1996 – Le Monde – Début des acquisitions
L'opposition de nombreux hauts fonctionnaires à la construction du canal Rhin-Rhône a fini par exaspérer certains élus locaux parmi les plus actifs dans le soutient au projet. Raymond Barre est de ceux-là, il pousse un « coup de gueule », comme titre Le Monde du 11 octobre 1996. L'ancien Premier ministre lance un appel en forme d'ultimatum.
« Si, pour des raisons qu'il lui appartient d'apprécier, le gouvernement, contrairement à ses déclarations publiques antérieures, contrairement à la volonté du Parlement, contrairement aux propos du président de la République, ne veut pas réaliser ce projet dans le cadre de l'actuelle DUP [la déclaration d'utilité publique, signée par M. Barre en 1978 et prorogée en 1988, qui vient à expiration en juin 1998], le premier ministre doit en informer le Parlement. »
Il attend que soit levée l'interdiction d'exproprier, décidée en août 1995. La réponse lui parvient le mois suivant, quand Alain Juppé, le chef du gouvernement, engage les procédures d'acquisition des terrains sur le tracé du projet. Le Monde du 21 novembre, dans un article titré « Le feu vert est donné à la réalisation du canal Rhin-Rhône », note que la Sorelif pourra procéder à des acquisitions à l'amiable ou à des expropriations. Une prime de 100 000 francs en plus du prix d'achat est prévue pour dédommager les agriculteurs dont les terrains seront amputés. L'article note qu'un recours gracieux en annulation de la DUP a été déposé par 18 associations, le 12 novembre.

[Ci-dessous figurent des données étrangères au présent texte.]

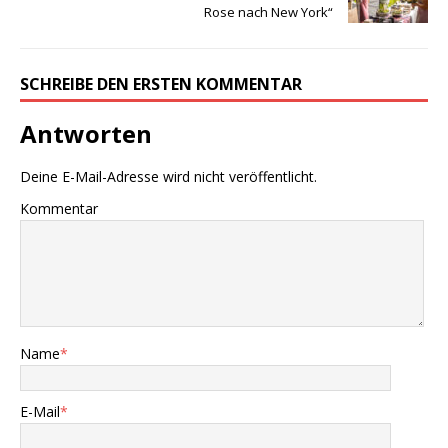
Rose nach New York“
SCHREIBE DEN ERSTEN KOMMENTAR
Antworten
Deine E-Mail-Adresse wird nicht veröffentlicht.
Kommentar
Name
*
E-Mail
*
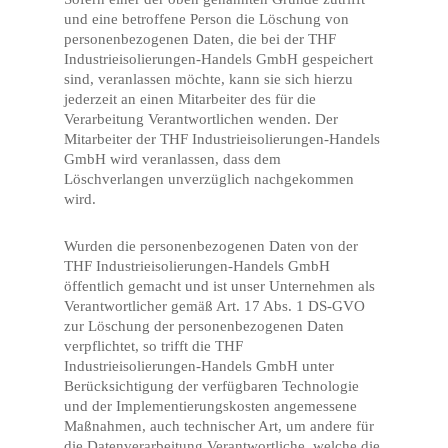
und eine betroffene Person die Löschung von
personenbezogenen Daten, die bei der THF
Industrieisolierungen-Handels GmbH gespeichert
sind, veranlassen möchte, kann sie sich hierzu
jederzeit an einen Mitarbeiter des für die
Verarbeitung Verantwortlichen wenden. Der
Mitarbeiter der THF Industrieisolierungen-Handels
GmbH wird veranlassen, dass dem
Löschverlangen unverzüglich nachgekommen
wird.
Wurden die personenbezogenen Daten von der
THF Industrieisolierungen-Handels GmbH
öffentlich gemacht und ist unser Unternehmen als
Verantwortlicher gemäß Art. 17 Abs. 1 DS-GVO
zur Löschung der personenbezogenen Daten
verpflichtet, so trifft die THF
Industrieisolierungen-Handels GmbH unter
Berücksichtigung der verfügbaren Technologie
und der Implementierungskosten angemessene
Maßnahmen, auch technischer Art, um andere für
die Datenverarbeitung Verantwortliche, welche die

« Le premier ministre a quatre mois pour répondre à cette requête ; à défaut, le Conseil d’État sera saisi. "La DUP a été rendue obsolète par le changement profond des contextes économiques et réglementaires [loi sur l'eau de 1992, loi sur les paysages…], mais aussi scientifiques", explique Monique Coulet, responsable du collectif et spécialiste de l'hydrologie, qui ne manque jamais de souligner que si "la voie d'eau est un mode de transport écologique dans son fonctionnement, elle ne l'est pas dans son infrastructure". »
Feu orange
Rapidement, une opposition se manifeste au sein même du gouvernement Juppé. Corinne Lepage (ministre de l'Environnement) et Anne-Marie Idrac (secrétaire d'État aux Transports) publient une synthèse de la consultation des populations concernées par le projet. Elles s'appuient sur les préoccupations exprimées pour demander une nouvelle étude d'impact plus poussée. Des experts spécialistes des questions d'écologie devraient la piloter.

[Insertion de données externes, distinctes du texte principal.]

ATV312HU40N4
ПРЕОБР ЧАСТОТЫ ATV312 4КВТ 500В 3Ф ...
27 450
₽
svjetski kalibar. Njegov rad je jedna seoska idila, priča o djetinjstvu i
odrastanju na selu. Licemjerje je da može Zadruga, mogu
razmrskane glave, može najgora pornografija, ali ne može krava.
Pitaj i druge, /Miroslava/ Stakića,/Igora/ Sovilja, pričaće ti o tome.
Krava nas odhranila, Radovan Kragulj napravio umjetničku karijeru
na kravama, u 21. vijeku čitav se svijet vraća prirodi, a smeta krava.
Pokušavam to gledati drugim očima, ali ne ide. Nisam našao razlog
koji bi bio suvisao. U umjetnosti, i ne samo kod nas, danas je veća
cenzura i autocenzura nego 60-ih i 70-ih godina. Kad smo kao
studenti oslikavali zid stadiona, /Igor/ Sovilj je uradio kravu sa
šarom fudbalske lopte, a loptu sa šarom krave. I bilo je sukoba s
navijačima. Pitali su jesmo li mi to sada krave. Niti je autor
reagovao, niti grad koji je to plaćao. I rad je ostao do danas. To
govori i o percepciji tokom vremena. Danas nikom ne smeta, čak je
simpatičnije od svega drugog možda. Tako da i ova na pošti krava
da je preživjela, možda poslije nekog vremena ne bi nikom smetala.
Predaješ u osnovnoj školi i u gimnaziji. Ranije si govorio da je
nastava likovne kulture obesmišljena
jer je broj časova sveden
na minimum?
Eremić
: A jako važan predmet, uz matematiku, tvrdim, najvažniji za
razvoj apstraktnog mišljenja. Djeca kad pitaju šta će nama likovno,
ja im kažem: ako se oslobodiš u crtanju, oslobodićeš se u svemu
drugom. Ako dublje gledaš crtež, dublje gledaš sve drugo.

« Les deux ministres souhaitent en outre leur "donner les moyens de travailler" afin qu'ils évaluent les effets directs ou indirects du projet, tels que les crues et la maîtrise des inondations, l'approvisionnement en eau du "bief de partage" en période d'étiage, les conséquences du fleuve artificiel sur les paysages et les écosystèmes des zones humides ou la réutilisation des millions de tonnes de déblais. De grands passages de la copie pourraient donc être revus à l'occasion de cette nouvelle étude. »

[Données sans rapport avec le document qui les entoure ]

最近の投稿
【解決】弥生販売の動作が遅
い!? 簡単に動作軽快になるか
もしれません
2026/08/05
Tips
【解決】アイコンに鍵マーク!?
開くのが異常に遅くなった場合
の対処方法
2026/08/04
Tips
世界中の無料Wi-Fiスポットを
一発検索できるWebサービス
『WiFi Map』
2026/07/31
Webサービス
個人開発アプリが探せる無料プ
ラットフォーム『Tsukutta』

Ce nouveau délai traduit des divergences de vues entre Alain Juppé et ses deux ministres :
« Parallèlement, les ministres ont présenté le rapport complémentaire de la commission d'experts qui, tout en donnant quitus au préfet, formule de nombreuses réserves. Les experts font ainsi savoir qu'ils auraient aimé voir figurer dans la synthèse officielle, trop "fortement aseptisée", le fait que « quatre avis exprimés sur cinq étaient à ranger du côté des opinions négatives ». Enfin, ils observent que "l'interview de Monsieur le premier ministre dans Le Progrès du 20 octobre [estimant que le canal devait être achevé] a jeté un doute sérieux sur l'utilité de la consultation et la réalité de la prise en compte de ses conclusions" ».